ストーリーというルビをふって、「たかが政治じゃないか」とうそぶいていた私たちもその渦中にいなかった訳ではない。私は、闘争がその中心を失い、指導のないままにプリダンの驢馬のように餓死してゆくのを見ながら、私なりの焦りを書きつづけていた。アーゼフやサヴィンコフについての論文、テロルへのオマージュなどを書くことによって「危険分子」とされながら、いたずらに23歳の若さで、ハネあがっていた。それは、私自身の生き方をふくめて、歴史の総体を一つの物語として監督してしまう、若気のいたりであった。
だれだ、あくびをするのは……
まだすることは一杯あるんだ!という台詞で終る、この戯曲はその後も大学の劇研などでたびたび上演されてきた。なかでも、早稲田大学の劇団なかまでの上演の際に演出をした東由多加、劇作をした高木史子らとの出会いが、演劇実験室天井桟敷創立の直接の動機となったことは、忘れがたい。
エクスペリエンスとしての政治
私は安保闘争は経験してないので、何ともコメントしようがないが、どれほど立派な理想を説いても、結局、青臭い学生の感傷や正義感に過ぎず、ブームが過ぎれば、みな、おとなしく大企業に就職していった・・という話を聞けば、彼らにとって、政治は『青春のエクスペリエンス』だったのだろう。

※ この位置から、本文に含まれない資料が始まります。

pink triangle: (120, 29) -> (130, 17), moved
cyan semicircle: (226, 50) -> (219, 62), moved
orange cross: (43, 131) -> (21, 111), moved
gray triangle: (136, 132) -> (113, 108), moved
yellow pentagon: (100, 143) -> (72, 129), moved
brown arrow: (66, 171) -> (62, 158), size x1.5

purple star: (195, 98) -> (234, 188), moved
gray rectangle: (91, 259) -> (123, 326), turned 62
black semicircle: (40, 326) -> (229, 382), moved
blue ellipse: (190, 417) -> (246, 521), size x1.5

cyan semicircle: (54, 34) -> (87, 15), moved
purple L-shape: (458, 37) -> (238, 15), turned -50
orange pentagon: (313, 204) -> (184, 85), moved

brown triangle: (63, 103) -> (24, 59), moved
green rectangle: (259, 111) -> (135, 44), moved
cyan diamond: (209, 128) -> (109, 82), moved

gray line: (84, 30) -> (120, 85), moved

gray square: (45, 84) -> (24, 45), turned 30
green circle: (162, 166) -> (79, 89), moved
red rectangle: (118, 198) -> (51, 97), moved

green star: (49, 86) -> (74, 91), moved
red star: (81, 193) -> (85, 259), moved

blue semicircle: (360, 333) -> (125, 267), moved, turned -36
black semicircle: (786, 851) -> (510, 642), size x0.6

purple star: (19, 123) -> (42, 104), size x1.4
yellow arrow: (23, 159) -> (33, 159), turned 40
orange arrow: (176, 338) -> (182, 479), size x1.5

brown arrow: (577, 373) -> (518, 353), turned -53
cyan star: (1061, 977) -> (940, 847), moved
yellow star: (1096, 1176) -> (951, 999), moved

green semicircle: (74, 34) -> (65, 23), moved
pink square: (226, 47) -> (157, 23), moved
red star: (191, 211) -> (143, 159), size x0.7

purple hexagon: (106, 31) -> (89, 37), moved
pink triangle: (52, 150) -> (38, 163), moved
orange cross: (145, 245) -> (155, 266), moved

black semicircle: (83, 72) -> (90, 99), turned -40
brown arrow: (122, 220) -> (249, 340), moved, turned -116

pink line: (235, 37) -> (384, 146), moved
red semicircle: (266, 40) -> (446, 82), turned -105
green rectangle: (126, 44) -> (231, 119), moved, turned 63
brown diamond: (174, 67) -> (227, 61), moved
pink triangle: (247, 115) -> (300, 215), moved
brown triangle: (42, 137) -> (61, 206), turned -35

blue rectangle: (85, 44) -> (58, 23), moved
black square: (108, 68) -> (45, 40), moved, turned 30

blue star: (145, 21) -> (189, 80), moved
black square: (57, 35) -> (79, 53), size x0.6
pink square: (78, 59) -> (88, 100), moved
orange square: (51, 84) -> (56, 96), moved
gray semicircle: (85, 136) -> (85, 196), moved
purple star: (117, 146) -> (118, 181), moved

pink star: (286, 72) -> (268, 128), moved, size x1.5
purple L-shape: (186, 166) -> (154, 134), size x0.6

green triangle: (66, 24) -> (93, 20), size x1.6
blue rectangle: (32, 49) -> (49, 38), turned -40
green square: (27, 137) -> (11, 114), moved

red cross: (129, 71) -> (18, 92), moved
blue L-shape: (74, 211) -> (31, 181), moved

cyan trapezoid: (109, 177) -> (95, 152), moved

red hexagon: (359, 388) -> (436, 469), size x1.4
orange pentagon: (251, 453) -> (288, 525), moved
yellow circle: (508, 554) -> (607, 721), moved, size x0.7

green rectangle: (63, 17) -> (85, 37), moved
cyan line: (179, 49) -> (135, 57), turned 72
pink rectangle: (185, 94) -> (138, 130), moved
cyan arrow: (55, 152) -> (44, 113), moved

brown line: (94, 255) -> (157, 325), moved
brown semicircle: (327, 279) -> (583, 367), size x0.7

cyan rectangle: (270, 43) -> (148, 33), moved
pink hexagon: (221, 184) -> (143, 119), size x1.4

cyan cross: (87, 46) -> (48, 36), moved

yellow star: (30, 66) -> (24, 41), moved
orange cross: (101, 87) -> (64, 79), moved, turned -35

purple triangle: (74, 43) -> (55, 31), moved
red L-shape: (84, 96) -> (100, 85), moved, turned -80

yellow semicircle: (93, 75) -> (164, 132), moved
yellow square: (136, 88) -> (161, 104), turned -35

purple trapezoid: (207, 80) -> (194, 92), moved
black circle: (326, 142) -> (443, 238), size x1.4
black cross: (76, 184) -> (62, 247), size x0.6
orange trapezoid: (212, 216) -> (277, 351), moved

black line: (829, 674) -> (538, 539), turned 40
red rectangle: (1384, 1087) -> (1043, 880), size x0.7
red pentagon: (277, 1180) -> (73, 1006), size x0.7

それに対して、ストーリーは、歴史という大河の中で、現在の政治の在り方を見詰めるので、理想を説く者には都合の悪いこともある。
「学生時代の素敵な経験」で終らせたい人にとって、大局とか、内省とかいうものは、妥協や理性を必要とする、苦痛な作業なのだ。
昔から、「喉元過ぎれば、熱さ忘れる」で、日本社会は大問題が起きても、数ヶ月後には関心をなくし、また同じことを繰り返す欠点がある。
それは、多くの人が、種々のの物事を「エクスペリエンス」として捉え、歴史という大局の中で、「何故、こんな事が起きてしまったのか」「二度と繰り返さないようにするには、どうすればいいか」という事を深く考えないからだろう。
騒ぐだけ騒いで、溜飲を下げると、いつもの日常に戻っていく。
その繰り返しだ。
そうした人々にとって、未来も、歴史も、魅力あるものではなく、現在の快楽が全てである。
政治をエクスペリエンスとして語りたい人にとって、灰男や良男のような革命ごっこは、甘酸っぱい青春の思い出だろう。
だが、国家や文化の向上において、エクスペリエンス志向は、政治も思い出として消費するだけえで、反省も、改革も、もたらさないのである。
政治的なことをちゃらちゃら主張したところで、それは人生の一部を強調するに過ぎず、全人的な革命とは、もっと盤石で、後戻りしないものだと思います。